In a 52-week, placebo-controlled, long-term safety trial, 605 patients (307 females and 298 males aged 12 years and older) with perennial allergic rhinitis were treated with VERAMYST Nasal Spray 110 mcg once daily for 12 months and 201 were treated with placebo nasal spray. While most adverse reactions were similar in type and rate between the treatment groups, epistaxis occurred more frequently in patients who received VERAMYST Nasal Spray (123/605, 20%) than in patients who received placebo (17/201, 8%). Epistaxis tended to be more severe in patients treated with VERAMYST Nasal Spray. All 17 reports of epistaxis that occurred in patients who received placebo were of mild intensity, while 83, 39, and 1 of the total 123 epistaxis events in patients treated with VERAMYST Nasal Spray were of mild, moderate, and severe intensity, respectively.
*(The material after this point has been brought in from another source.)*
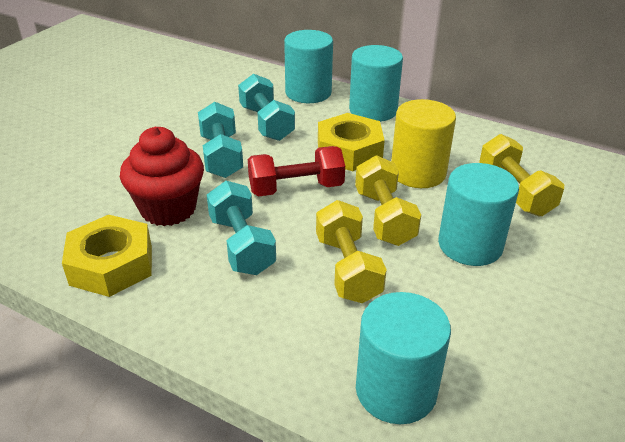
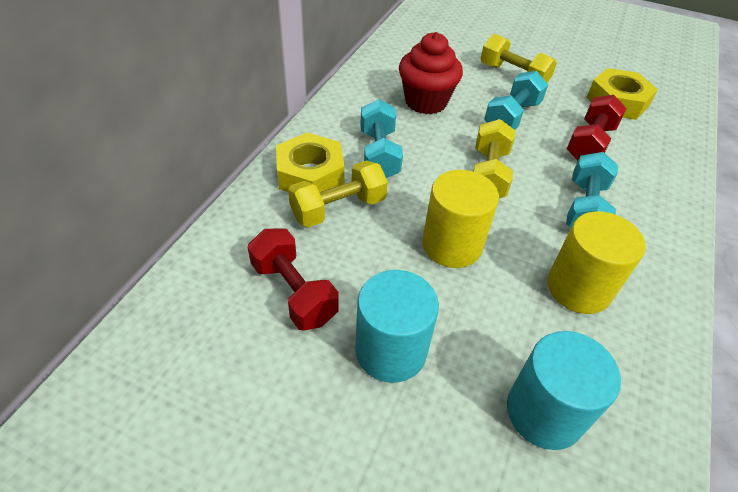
red dumbbell: 1 -> 2
turquoise cylinder: 4 -> 2
yellow cylinder: 1 -> 2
No patient experienced a nasal septal perforation during this trial.

In addition to adverse reactions reported from clinical trials, the following adverse reactions have been identified during postmarketing use of VERAMYST Nasal Spray. Because these reactions are reported voluntarily from a population of uncertain size, it is not always possible to reliably estimate their frequency or establish a causal relationship to drug exposure. These events have been chosen for inclusion due to either their seriousness, frequency of reporting, or causal connection to fluticasone furoate or a combination of these factors.

Hypersensitivity reactions, including anaphylaxis, angioedema, rash, and urticaria.

Rhinalgia, nasal discomfort (including nasal burning, nasal irritation, and nasal soreness), nasal dryness, and nasal septal perforation.

Fluticasone furoate is cleared by extensive first-pass metabolism mediated by CYP3A4. In a drug interaction trial of intranasal fluticasone furoate and the CYP3A4 inhibitor ketoconazole given as a 200-mg once-daily dose for 7 days, 6 of 20 subjects receiving fluticasone furoate and ketoconazole had measurable but low levels of fluticasone furoate compared with 1 of 20 receiving fluticasone furoate and placebo. Based on this trial and the low systemic exposure, there was a 5% reduction in 24-hour serum cortisol levels with ketoconazole compared with placebo. The data from this trial should be carefully interpreted because the trial was conducted with ketoconazole 200 mg once daily rather than 400 mg, which is the maximum recommended dosage. Therefore, caution is required with the coadministration of VERAMYST Nasal Spray and ketoconazole or other potent CYP3A4 inhibitors.

Based on data with another glucocorticoid, fluticasone propionate, metabolized by CYP3A4, coadministration of VERAMYST Nasal Spray with the potent CYP3A4 inhibitor ritonavir is not recommended because of the risk of systemic effects secondary to increased exposure to fluticasone furoate. High exposure to corticosteroids increases the potential for systemic side effects, such as cortisol suppression.

Enzyme induction and inhibition data suggest that fluticasone furoate is unlikely to significantly alter the cytochrome P450-mediated metabolism of other compounds at clinically relevant intranasal dosages.